This post is all about building a web scraping tool using Azure data factory. Everyone nowadays maintains digital data and publishes it over the web either Privately or Publicly. If you are in a business or Job profile, where you need to extract the data from different websites or different sources. Then you need a tool for data or web scraping automatically from large dataset sources.
I will cover each step in detail with artefacts, which will help you to build a web scraping tool. I am sure, after reading this article you will be able to create a scheduled batch job to scrape data from different web sources automatically.
2 cents about Web scraping and Azure data factory –
Web scraping, also known as web harvesting or web data extraction technique, helps extract data from websites in different formats (JSON, Tables, CSV, plain text etc.). Web scraping can be done manually and automatically both depending on the size of the data. Manually can include copying and pasting data from different websites, while automation includes building batch jobs and pipelines around it. This process includes crawling or extracting data and storing it in central databases or data stores to retrieve it later.
Azure data factory is one of the cloud services provided by Microsoft Azure available in more than 25 regions currently. Azure data factory helps you to build ETL (Extract, Transform and Load) processes by integrating more than 90 built-in connectors. It also helps you to orchestrate and monitor pipelines, which I will show in this article also. Azure data factory is based on IR (Integration runtime) infrastructure, which provides the following data integration capabilities
- Data flow in Azure compute environment
- Data movement to copy data in data stores using public or private networks
- Activity dispatch and monitor activities running on other compute services or database services like Azure data bricks, SQL databases and more.
- SSIS (SQL Server Integration Services) package execution in Azure compute environment
Azure data factory supports multiple connectors to ingest data and perform the ETL processes as shown in the image.

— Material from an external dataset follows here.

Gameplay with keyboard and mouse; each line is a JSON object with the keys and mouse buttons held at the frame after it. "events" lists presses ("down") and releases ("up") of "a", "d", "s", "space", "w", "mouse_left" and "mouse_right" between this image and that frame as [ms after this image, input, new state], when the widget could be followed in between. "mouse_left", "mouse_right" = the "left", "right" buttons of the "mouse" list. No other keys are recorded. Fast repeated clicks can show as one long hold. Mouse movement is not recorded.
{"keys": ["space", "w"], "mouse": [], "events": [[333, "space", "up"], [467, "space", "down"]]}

Pre-requisite to build web scraping tool
Below mentioned are the minimal pre-requisite to building a web data harvesting tool –
- Basic or little knowledge of Azure cloud e.g creating VM, storage accounts, PaaS services etc.
- Azure subscription
- Resource group
- Storage account
- Azure data factory cloud service access
- Laptop or desktop to install IR (Integration Runtime) and integrate with Azure data factory
Pro TipIf you don’t have Azure subscription, you can create a free account which will give you access to $200 credit for 30 days to try Azure cloud services. You just need an email ID and a credit card . A few cents (INR 2) transaction will be done to your credit card for verification and it will be reimbursed by Microsoft after 30days, once your trial period expires. You won’t be charged until you choose to upgrade your plan after the trial period completes.
Enough overview and knowledge to start building a web harvesting tool Right? Let’s start building it.
Build a Web scraping tool – Step by Step
Building a web scraping tool will not be difficult for you if you will follow each step in this guide sequentially. I will use Azure data factory version 2 to extract the All-time Olympic Games medal table from the Wikipedia page and will store it in Azure storage. I will show steps using the Azure portal so that even a newbie can understand it. I will cover minimal/simple steps to create a data scraping tool in this guide, but it’s more complex if you go into deep web scraping techniques. Professionals can use Azure DevOps or Terraform modules for Azure data factory and can also automate the ETL process. There are companies in the market which offer readymade web scraping tools and services to quickly scrape any public website.
Step1 – Login to the Azure portal
The very first step is to log in to https://portal.azure.com, with your credentials. If you don’t have one, create it using the Azure free subscription program discussed in the pre-requisite section.
Step2 – Create a resource group or Use an existing one
I would suggest you create a new resource group for the web scraping tool. I will be using my resource group AzureDSdev, which I created especially for this guide. Creating a new separate Resource Group (RG) also helps you clean up the environment later if required.
Step3 – Create a storage account or use an existing one
As I explained earlier, my recommendation would be to create a new separate storage account, but you can use the existing one also. I have created a storage account named storagedatascraping01ds, container inside will be used as the target to keep the scraped data.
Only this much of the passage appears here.